## REQUIRED WORK
Convert the part of the data that opens with the line containing "Which box's median line is the highest?" and closes with the line containing "List the series", both included, into a Markdown table with a "Row" column holding the row number and a "Line" column holding the line. Omit blank lines and pictures.

## SUPPLIED DATA
§

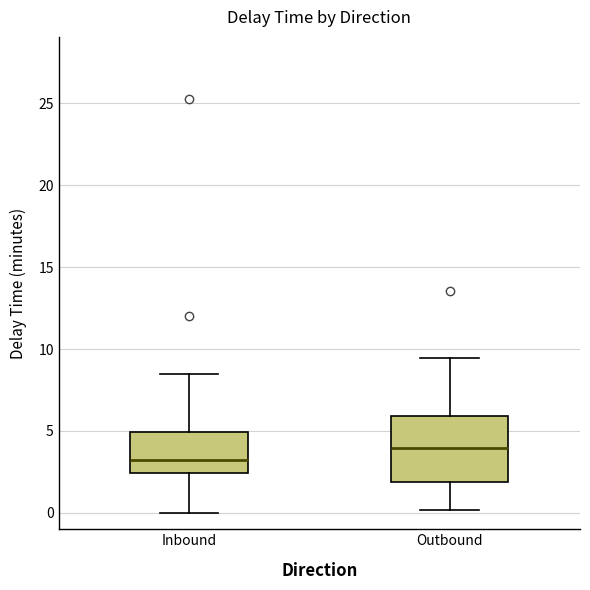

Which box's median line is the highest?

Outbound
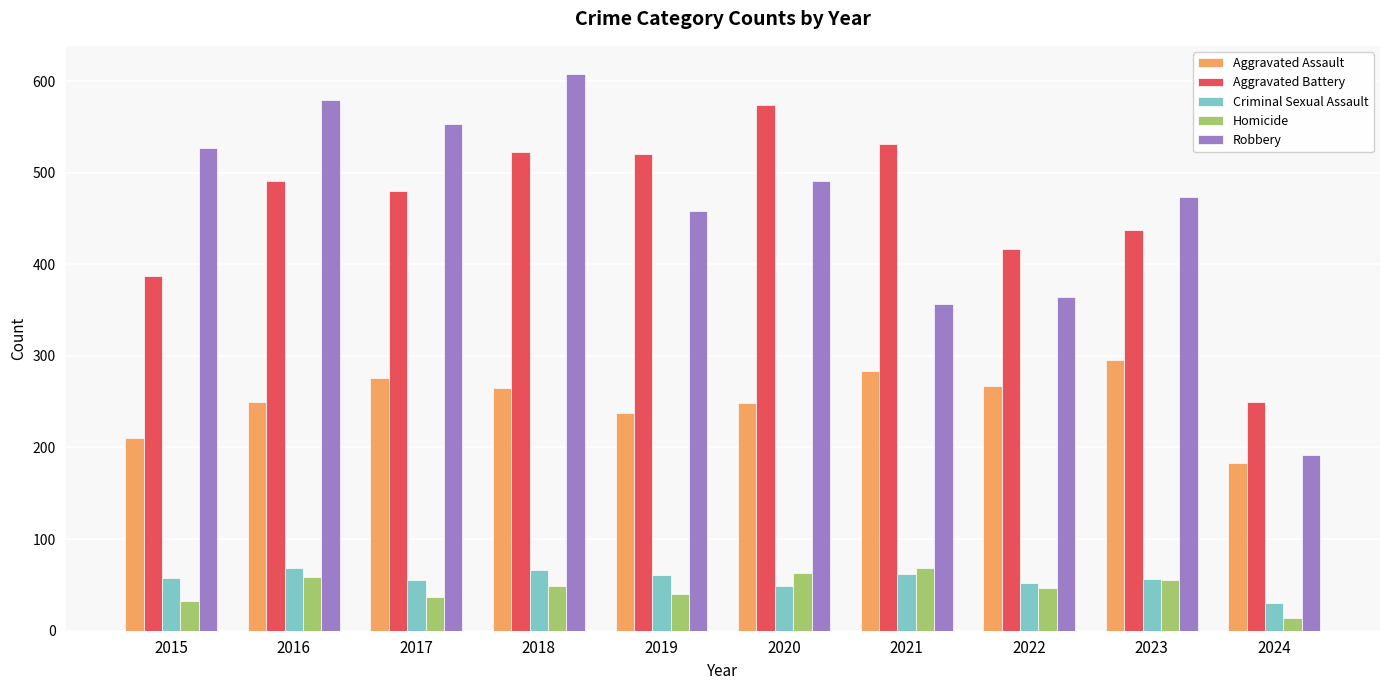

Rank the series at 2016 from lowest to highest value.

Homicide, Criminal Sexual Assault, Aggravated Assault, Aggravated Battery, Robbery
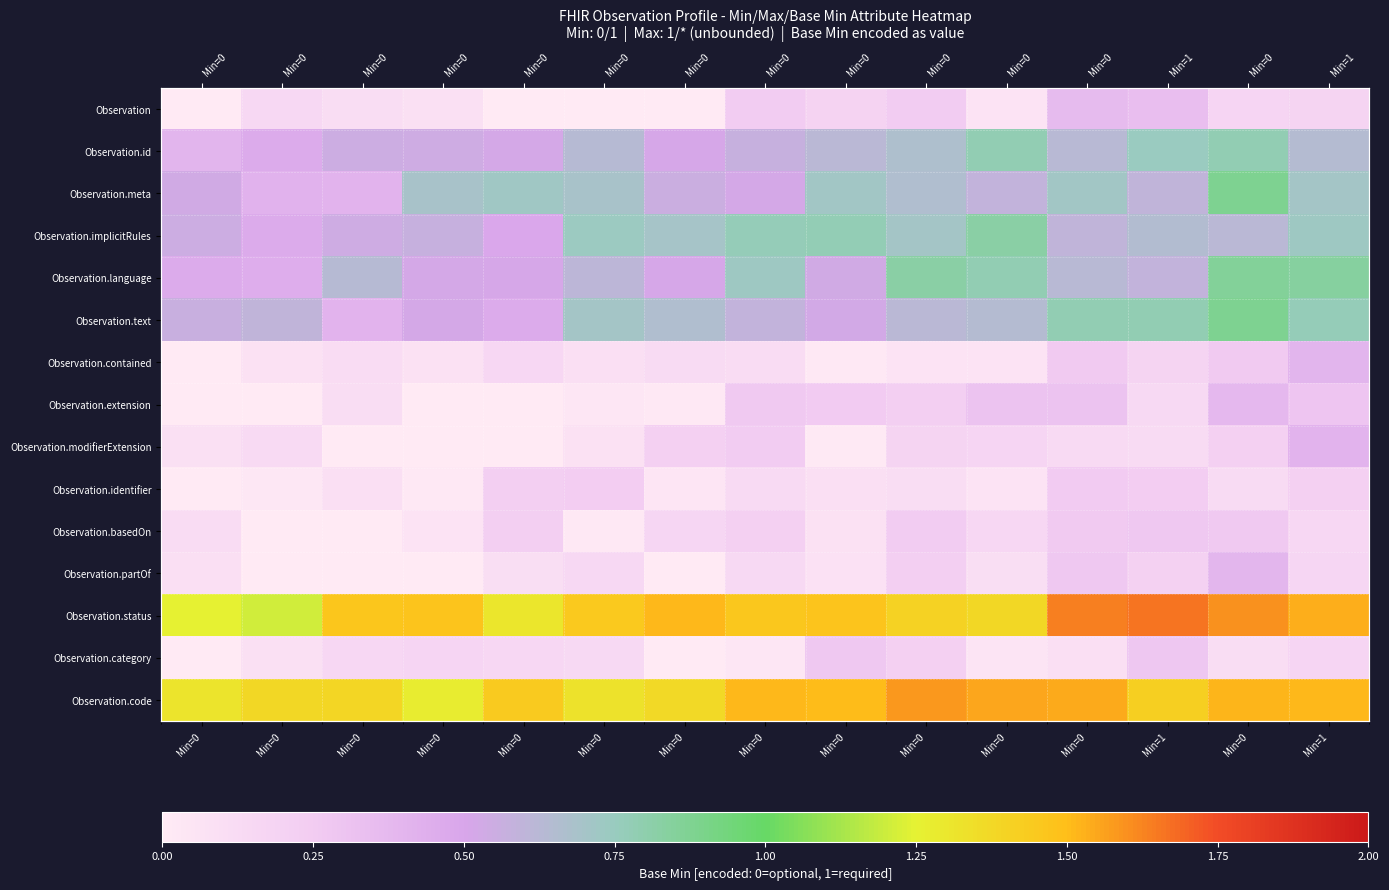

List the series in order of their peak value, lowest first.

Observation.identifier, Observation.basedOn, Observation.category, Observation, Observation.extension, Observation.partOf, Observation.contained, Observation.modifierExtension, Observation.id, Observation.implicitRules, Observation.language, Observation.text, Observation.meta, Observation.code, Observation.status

§

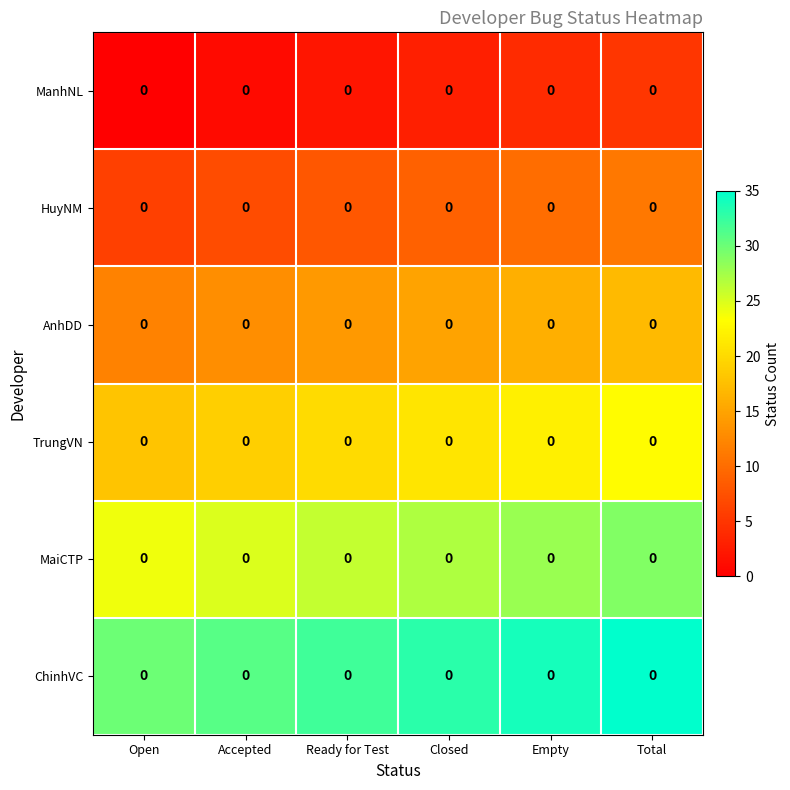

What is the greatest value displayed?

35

§

## EXERCISE SOLUTION
| Row | Line |
|---|---|
| 1 | Which box's median line is the highest? |
| 2 | Outbound |
| 3 | Rank the series at 2016 from lowest to highest value. |
| 4 | Homicide, Criminal Sexual Assault, Aggravated Assault, Aggravated Battery, Robbery |
| 5 | List the series in order of their peak value, lowest first. |